Export vulnerability details to share with your team or your auditor.
Why Hosted Scanning Makes Sense for SOC 2
You could run Nuclei yourself. Plenty of security teams do. But if you're a SaaS company going through SOC 2 for the first time (or the fifth time), there are practical reasons to use a hosted option:
- Audit evidence is already formatted. You won't spend hours turning CLI output into something presentable.

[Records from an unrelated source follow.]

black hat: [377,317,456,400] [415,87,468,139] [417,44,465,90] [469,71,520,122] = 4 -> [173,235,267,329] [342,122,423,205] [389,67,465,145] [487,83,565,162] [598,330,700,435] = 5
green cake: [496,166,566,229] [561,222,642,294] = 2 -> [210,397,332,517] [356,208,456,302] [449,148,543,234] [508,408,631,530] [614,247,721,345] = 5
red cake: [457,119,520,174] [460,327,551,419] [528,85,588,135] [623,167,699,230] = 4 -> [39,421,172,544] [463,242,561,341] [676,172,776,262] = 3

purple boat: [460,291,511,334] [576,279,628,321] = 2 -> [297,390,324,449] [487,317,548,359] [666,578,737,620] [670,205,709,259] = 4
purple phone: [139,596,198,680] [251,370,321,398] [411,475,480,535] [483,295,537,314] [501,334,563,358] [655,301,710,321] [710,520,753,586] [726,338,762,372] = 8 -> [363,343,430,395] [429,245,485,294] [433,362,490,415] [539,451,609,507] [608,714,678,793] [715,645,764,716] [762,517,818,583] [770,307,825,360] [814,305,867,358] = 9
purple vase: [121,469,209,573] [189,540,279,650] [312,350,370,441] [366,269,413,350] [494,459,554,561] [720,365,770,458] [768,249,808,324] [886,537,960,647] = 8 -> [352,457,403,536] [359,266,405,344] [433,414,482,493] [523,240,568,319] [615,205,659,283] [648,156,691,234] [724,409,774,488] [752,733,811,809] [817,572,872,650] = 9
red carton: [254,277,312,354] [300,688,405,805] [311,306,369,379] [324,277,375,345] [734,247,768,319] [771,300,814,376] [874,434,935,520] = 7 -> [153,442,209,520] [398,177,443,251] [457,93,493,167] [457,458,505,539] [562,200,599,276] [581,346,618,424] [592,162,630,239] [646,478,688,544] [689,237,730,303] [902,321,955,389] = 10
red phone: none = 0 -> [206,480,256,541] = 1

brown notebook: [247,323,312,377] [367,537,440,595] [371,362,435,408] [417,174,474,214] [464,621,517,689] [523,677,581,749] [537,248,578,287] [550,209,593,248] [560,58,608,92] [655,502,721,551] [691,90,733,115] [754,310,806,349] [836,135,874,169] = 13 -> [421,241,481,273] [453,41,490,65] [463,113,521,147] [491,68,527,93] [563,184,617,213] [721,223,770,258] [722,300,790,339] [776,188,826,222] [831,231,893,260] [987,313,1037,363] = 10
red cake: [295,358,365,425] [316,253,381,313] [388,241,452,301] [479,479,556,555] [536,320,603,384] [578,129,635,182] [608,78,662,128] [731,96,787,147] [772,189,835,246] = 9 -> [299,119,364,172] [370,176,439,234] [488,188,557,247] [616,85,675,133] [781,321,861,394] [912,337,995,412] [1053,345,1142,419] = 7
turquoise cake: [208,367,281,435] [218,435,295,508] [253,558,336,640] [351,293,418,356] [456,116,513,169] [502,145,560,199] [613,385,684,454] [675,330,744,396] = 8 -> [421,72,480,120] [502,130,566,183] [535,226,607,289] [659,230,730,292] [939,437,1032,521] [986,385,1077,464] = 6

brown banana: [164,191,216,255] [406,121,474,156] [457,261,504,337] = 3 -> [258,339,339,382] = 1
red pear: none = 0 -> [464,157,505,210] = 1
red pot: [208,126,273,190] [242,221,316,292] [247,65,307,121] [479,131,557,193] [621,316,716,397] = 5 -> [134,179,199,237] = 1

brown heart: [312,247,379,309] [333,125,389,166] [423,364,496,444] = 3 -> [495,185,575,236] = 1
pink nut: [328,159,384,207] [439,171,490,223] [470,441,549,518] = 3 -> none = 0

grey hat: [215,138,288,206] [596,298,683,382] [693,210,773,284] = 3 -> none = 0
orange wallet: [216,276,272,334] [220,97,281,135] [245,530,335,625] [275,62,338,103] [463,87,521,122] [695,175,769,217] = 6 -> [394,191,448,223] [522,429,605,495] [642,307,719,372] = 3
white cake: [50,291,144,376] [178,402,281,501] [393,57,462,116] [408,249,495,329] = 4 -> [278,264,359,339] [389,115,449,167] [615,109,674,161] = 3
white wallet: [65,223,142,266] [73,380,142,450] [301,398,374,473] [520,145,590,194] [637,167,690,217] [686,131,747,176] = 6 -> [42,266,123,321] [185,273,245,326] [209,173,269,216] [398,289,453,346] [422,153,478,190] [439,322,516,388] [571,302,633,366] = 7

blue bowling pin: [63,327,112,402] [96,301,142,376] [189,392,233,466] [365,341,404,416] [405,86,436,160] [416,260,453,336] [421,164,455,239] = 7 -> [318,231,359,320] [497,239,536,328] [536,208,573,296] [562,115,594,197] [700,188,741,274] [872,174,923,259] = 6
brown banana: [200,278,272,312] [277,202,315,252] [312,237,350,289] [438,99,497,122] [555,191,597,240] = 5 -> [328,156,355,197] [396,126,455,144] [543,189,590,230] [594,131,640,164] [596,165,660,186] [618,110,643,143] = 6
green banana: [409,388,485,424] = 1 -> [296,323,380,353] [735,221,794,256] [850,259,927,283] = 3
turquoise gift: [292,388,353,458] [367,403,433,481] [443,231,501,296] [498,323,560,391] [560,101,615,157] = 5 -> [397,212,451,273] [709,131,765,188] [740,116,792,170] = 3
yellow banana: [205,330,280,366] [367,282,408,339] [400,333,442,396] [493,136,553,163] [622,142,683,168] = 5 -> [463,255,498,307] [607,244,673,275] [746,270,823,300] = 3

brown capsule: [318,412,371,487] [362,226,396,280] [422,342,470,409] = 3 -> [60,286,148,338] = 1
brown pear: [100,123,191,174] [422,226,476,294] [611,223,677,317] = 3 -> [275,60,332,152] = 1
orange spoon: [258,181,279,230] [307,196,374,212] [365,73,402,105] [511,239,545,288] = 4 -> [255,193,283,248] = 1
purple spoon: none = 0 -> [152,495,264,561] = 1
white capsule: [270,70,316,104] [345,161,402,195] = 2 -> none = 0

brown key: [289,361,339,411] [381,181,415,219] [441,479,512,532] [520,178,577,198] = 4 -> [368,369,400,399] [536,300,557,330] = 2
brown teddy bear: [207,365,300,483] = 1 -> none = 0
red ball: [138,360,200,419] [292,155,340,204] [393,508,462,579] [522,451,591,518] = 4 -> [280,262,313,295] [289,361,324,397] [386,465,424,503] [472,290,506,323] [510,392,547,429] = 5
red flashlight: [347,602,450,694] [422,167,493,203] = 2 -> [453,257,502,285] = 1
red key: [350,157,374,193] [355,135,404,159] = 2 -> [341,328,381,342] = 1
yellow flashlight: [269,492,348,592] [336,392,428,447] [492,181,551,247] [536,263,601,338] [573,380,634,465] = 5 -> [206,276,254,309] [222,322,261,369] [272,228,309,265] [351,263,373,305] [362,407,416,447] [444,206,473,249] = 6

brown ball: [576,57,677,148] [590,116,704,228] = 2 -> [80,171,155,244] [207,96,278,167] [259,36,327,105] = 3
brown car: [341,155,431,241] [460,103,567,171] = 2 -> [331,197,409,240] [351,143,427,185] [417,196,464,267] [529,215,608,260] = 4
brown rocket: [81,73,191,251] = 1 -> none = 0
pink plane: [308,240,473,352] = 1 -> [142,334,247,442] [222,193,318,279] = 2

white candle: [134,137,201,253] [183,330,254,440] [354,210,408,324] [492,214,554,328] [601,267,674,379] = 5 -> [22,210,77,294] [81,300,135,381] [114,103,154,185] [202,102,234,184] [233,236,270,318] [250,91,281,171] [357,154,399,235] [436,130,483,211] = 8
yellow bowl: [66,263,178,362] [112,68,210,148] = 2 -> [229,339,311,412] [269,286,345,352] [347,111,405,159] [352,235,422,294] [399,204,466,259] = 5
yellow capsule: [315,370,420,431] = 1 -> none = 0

The scan history and vulnerability records are ready to hand over.
- Your engineers stay focused on the product. Managing scan infrastructure is real work. Offloading it means fewer context switches for your dev team.
- Scanning actually happens on schedule. Automated scheduling means you won't end up with a gap in your scan history because someone forgot to run it last month.
Get Scanning Before Your Next Audit
If vulnerability management is still a loose end in your SOC 2 preparation, this is a straightforward way to close it. Set up Nuclei scans now, let them run on a schedule, and by the time your auditor asks about vulnerability detection, you'll have months of evidence ready.